The habitability trade-off: Chemical decoupling and quenching in massive galaxies

TL;DR

This study uses the IllustrisTNG simulation to identify a significant subpopulation of massive galaxies with stellar-gas chemical decoupling, revealing a complex trade-off between reduced star formation and increased habitability potential.

Contribution

It uncovers the prevalence of chemically decoupled galaxies and explores their implications for galaxy habitability, highlighting a transient phase with unique properties.

Findings

Approximately 31.5% of massive galaxies show stellar-gas decoupling.

Chemically decoupled galaxies have suppressed star formation and gas fractions.

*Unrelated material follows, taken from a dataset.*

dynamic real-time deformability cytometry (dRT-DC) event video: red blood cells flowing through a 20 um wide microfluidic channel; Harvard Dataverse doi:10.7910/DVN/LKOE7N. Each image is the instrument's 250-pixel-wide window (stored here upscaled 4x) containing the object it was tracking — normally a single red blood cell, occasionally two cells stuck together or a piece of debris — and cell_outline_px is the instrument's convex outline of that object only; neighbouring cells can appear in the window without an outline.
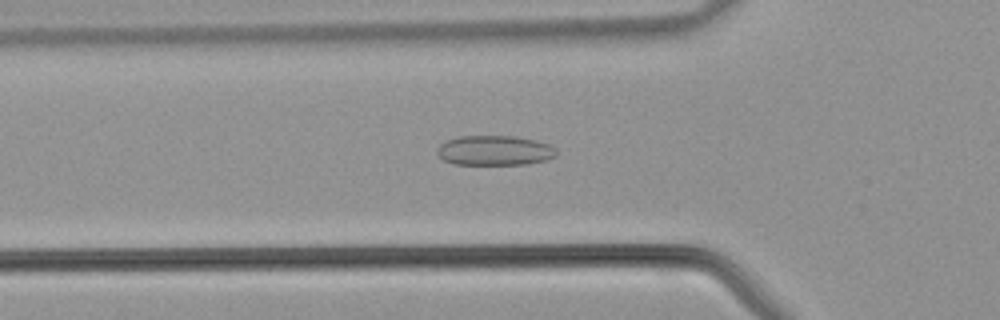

Despite dilution, these galaxies exhibit higher habitability proxy values.

Abstract

Massive galaxies experience complex evolutionary processes, including mergers and gas accretion, which can disrupt the chemical equilibrium between their stellar and gaseous components. Using the IllustrisTNG (TNG100) simulation at $z=0$, we investigated the prevalence and physical properties of such chemically decoupled systems within the massive star-forming galaxy population. We identify a substantial subpopulation ($\sim 31.5\%$ of the sample) that exhibits systematic stellar-gas decoupling, characterised by a metal-rich stellar component coexisting with a diluted gas reservoir. These non-equilibrium galaxies are closely linked to recent merger activity and partial quenching, and display systematically suppressed star-formation rates and reduced gas fractions, consistent with a transitional evolutionary phase. We then examined the implications of this phase for galaxy-scale habitability prescriptions by applying a terrestrial planet abundance proxy that combines stellar mass, gas-phase metallicity, and the rate of sterilising events. Despite their diluted gas reservoirs, non-equilibrium galaxies dominate the high end of the inferred present-day habitability proxy distribution, exceeding equilibrium systems by more than an order of magnitude. We interpret this as a habitability trade-off: the same gas dilution and quenching processes that reduce the efficiency of future terrestrial planet formation simultaneously create a transient phase of suppressed radiation hazards for existing planets. The Andromeda galaxy (M31) shows qualitative similarities to this chemically decoupled population, suggesting that galaxies exiting their peak star-forming phase represent a distinct and highly relevant demographic for galaxy-scale habitability. Galactic habitability is therefore intrinsically time-dependent.